T3 (Timber, Technology, Transit) Minneapolis is the first commercial building in the United States to use wood as its main structural element as well as in its interior design. The use of timber not only adds to its beauty but also allows for a faster construction process.
Bamboo
Another sustainable alternative to conventional construction materials, bamboo is highly flexible, allowing builders to use it for both structural and decorative purposes. It’s easy to find and source bamboo, as the tree grows all over the world. The challenge with bamboo is that it can fracture easily and can become moldy if not treated.
Bamboo produces very little waste. A whole stem of a bamboo tree can be used in construction, and any pieces left over are compostable, which means they naturally break down back to the earth. Or you could use them for staking your tomatoes or roasting marshmallows. Bamboo grows very fast and is a highly renewable resource.
Bamboo has been successfully used in buildings, mostly in tropical locations. For example, The Arc and Green School in Bali used bamboo to create an impressive 62 foot long arch as both a roof and walls using bamboo.
Mycelium
Mycelium are the thin root-like fibers of a fungus or mushroom, and when dried, it is highly durable and resistant to mold, water, and fire. Like bamboo, mycelium is organic and compostable, so it leaves little waste and has virtually no negative impact on the environment.
Another critical property of mycelium is its excellent thermal insulation capabilities, which can help lower energy consumption in buildings. These natural insulating properties make mycelium an ideal material for walls, roofs, and flooring in energy-efficient construction.
Mycelium composites are naturally fire-resistant and capable of withstanding high temperatures without emitting toxic fumes, making them a safer alternative for building construction.

Mycelium can be used to create mycelium bricks, which are better for the environment than conventional baked clay bricks. These are grown in molds and customized into various shapes and sizes depending on individual preferences. They are lightweight, strong, and good for insulation. They also make for good sound insulators and can be used in movie houses, recording studios, or your teenager’s bedroom.
When combined with materials like timber, sawdust, and demolition waste, mycelium can be molded into bricks used for constructing buildings and their parts.

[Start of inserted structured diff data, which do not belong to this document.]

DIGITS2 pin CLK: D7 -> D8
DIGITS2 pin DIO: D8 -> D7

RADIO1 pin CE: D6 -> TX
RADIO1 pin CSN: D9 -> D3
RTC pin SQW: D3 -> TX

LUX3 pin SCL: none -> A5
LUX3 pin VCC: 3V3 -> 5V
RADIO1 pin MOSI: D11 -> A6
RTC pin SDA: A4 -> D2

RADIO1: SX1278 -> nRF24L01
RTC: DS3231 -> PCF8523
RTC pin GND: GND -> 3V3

Mycelium isn’t used at a massive scale yet, but there are a few notable examples. In 2014, an organic brick structure knowns as Hy-Fi was built in Queens, New York. Created as part of MoMA’s Young Architects Program, the building used organic, biodegradable bricks made out of mycelium.
Algae-grown Limestone
Researchers at University of Colorado discovered that algae could be used to make limestone, while also sucking carbon dioxide from the atmosphere. In fact, researchers claim this concrete alternative could pull as much as 250 million tons of carbon dioxide and save 2 gigatons of carbon dioxide from being emitted.
The algae based concrete blocks were able to achieve ASTM C129-22, Standard Specification for Nonloadbearing Concrete Masonry Units, and C90, Standard Specification for Loadbearing Concrete Masonry Units performance requirements.

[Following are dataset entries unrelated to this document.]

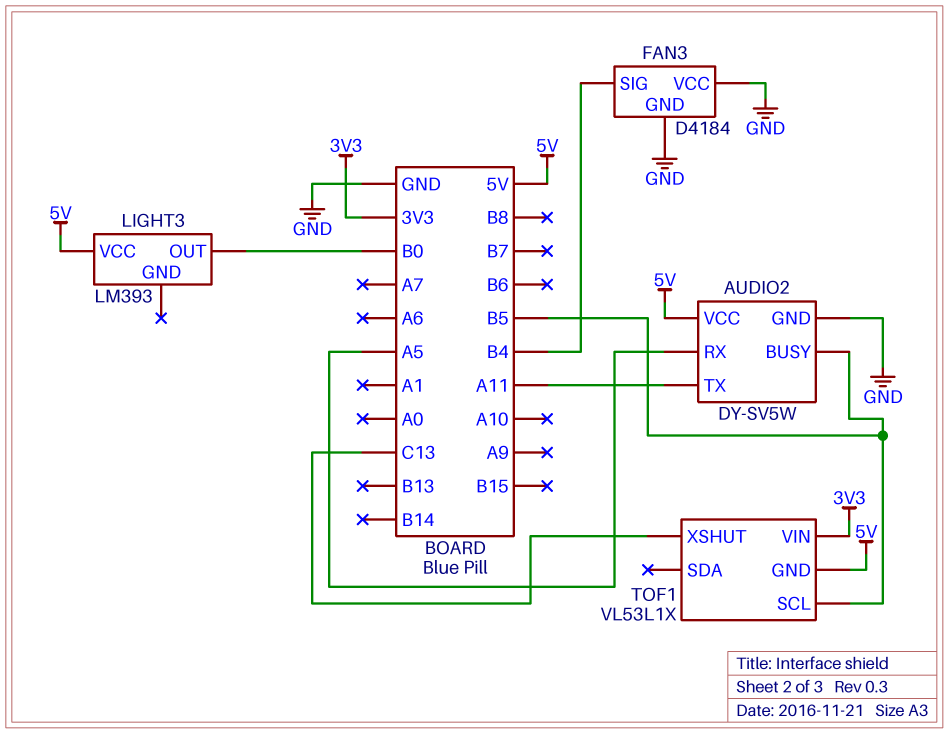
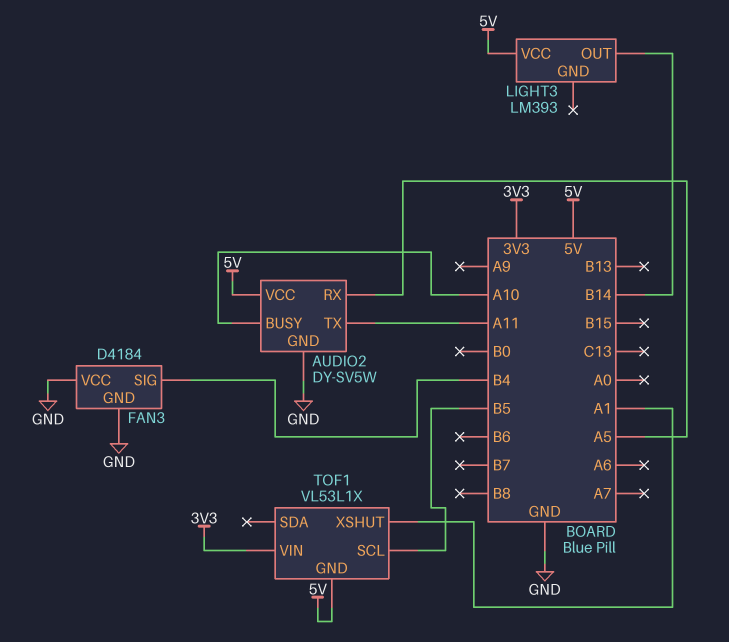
AUDIO2 pin BUSY: B5 -> A10
LIGHT3 pin OUT: B0 -> B14
TOF1 pin XSHUT: C13 -> A1

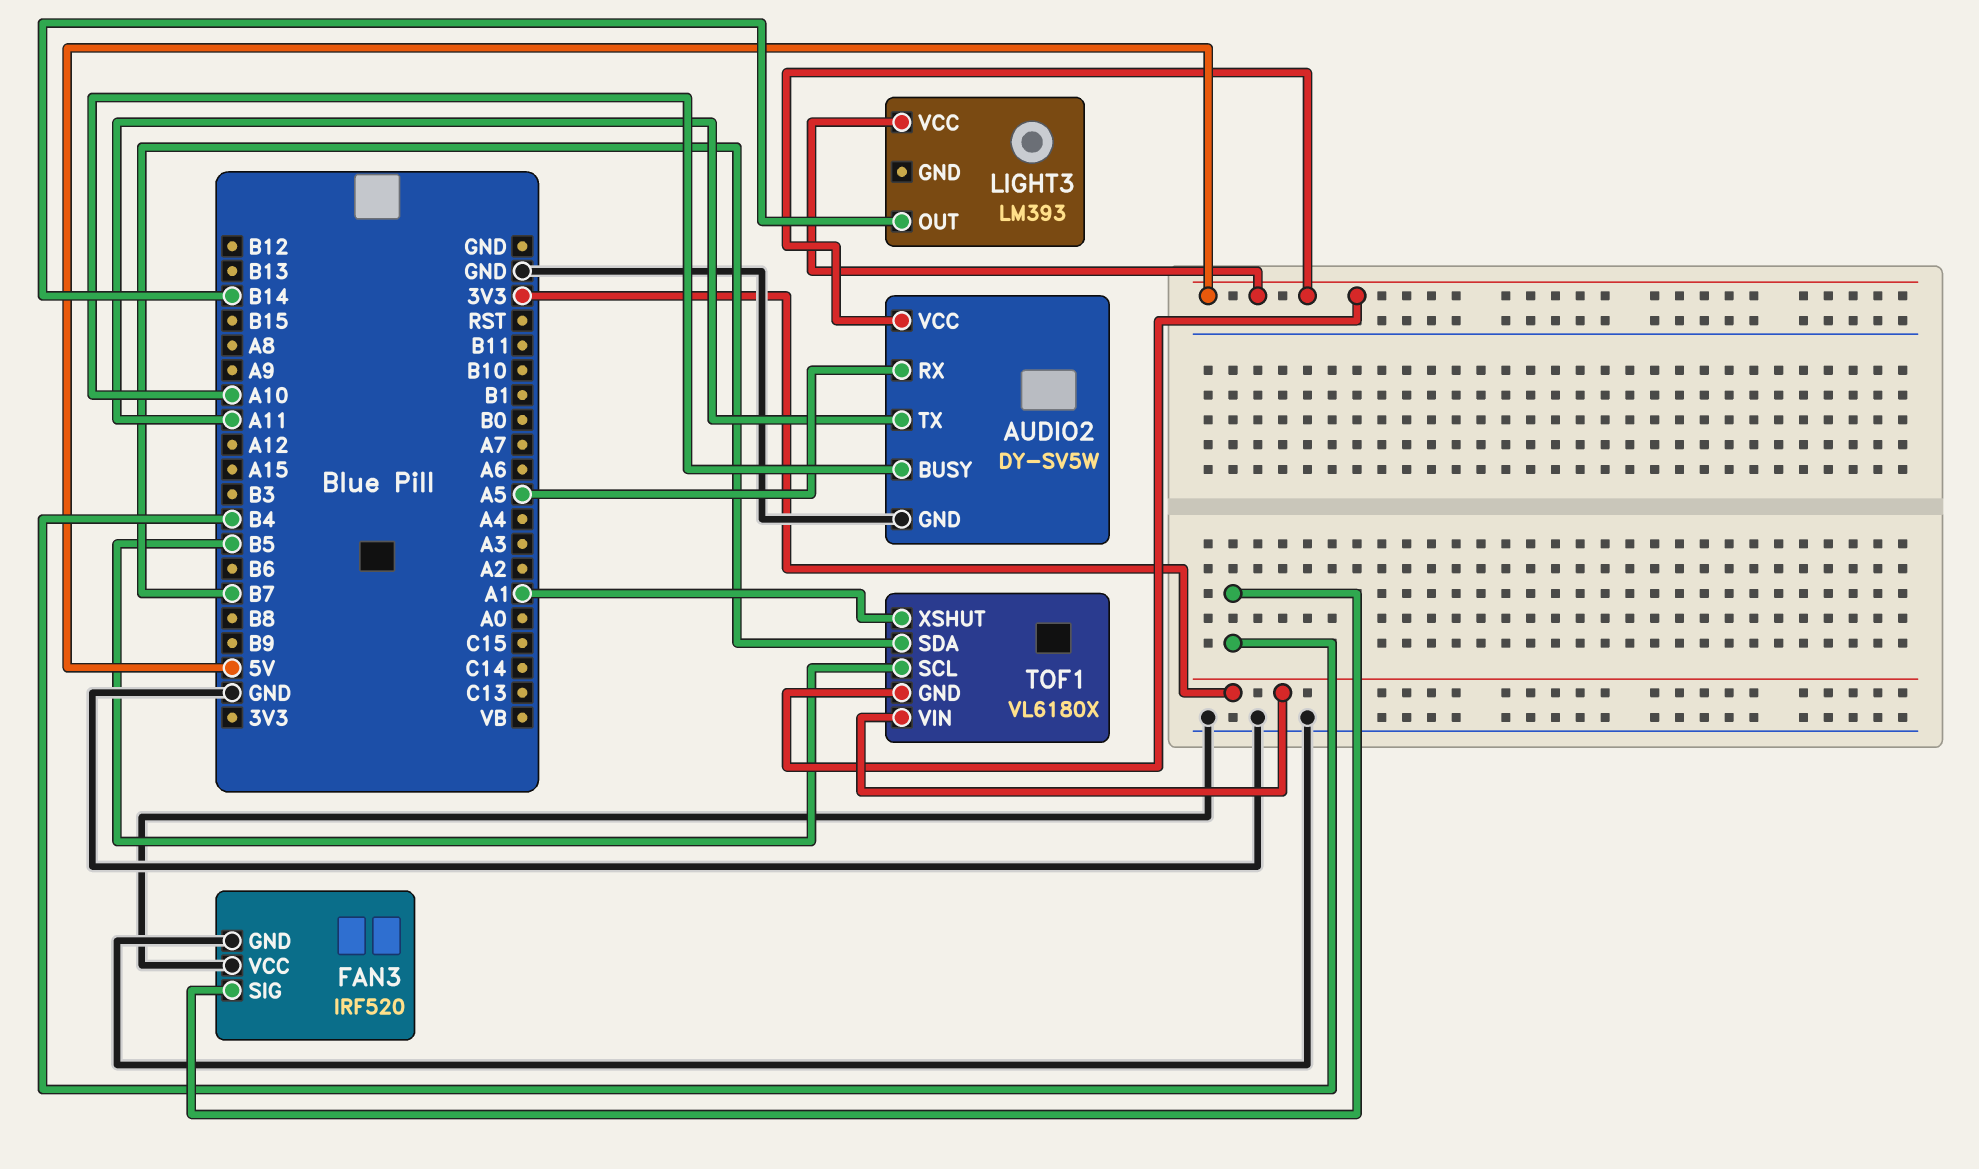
FAN3: D4184 -> IRF520
TOF1: VL53L1X -> VL6180X
TOF1 pin SDA: none -> B7

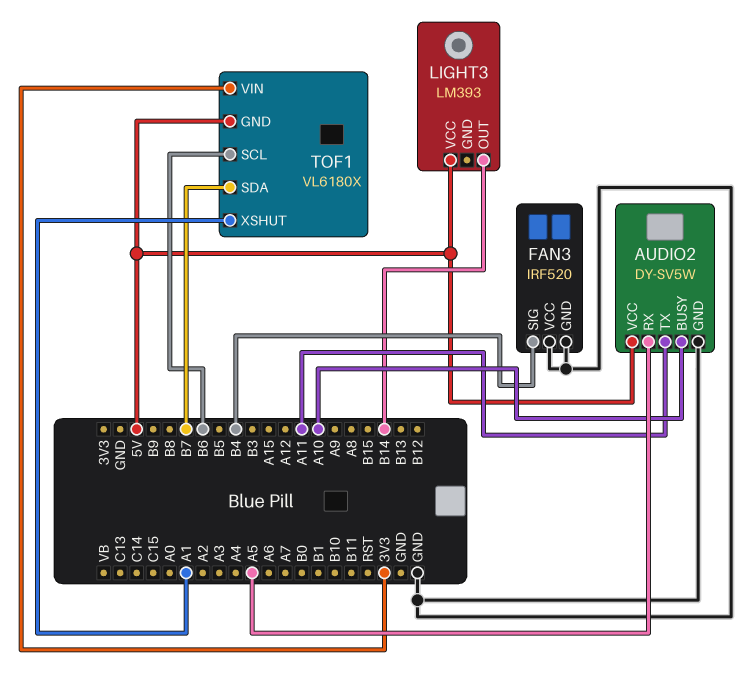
TOF1 pin SCL: B5 -> B6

Final Thoughts on Green Concrete Alternatives
Concrete is now an everyday item in our life, but comes with large environmental impacts. By thinking creatively we can find alternative solutions to concrete. While the solutions about are intriguing, they need to be picked up and mass marketed to successfully shift the market.

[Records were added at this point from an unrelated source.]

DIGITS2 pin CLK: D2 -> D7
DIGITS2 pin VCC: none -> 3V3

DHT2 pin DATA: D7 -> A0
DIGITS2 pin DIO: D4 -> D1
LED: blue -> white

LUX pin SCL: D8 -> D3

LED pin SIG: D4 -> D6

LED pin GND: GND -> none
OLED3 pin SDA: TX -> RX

{Ginny} I loved getting to share this guest post from Marcus Griswold—it’s always inspiring to learn of sustainability options that I haven’t had to deal with too much in my day-to-day life. But concrete is everywhere…The foundation of our house. The pavers in our retaining wall. Even sitting in bags in our garage waiting to be used in our berry path (so many projects)!
But it’s important to know that concrete does effect our planet, we have the power to take action, and that there are tons of exciting, viable options out there for us to weigh the pros and cons against.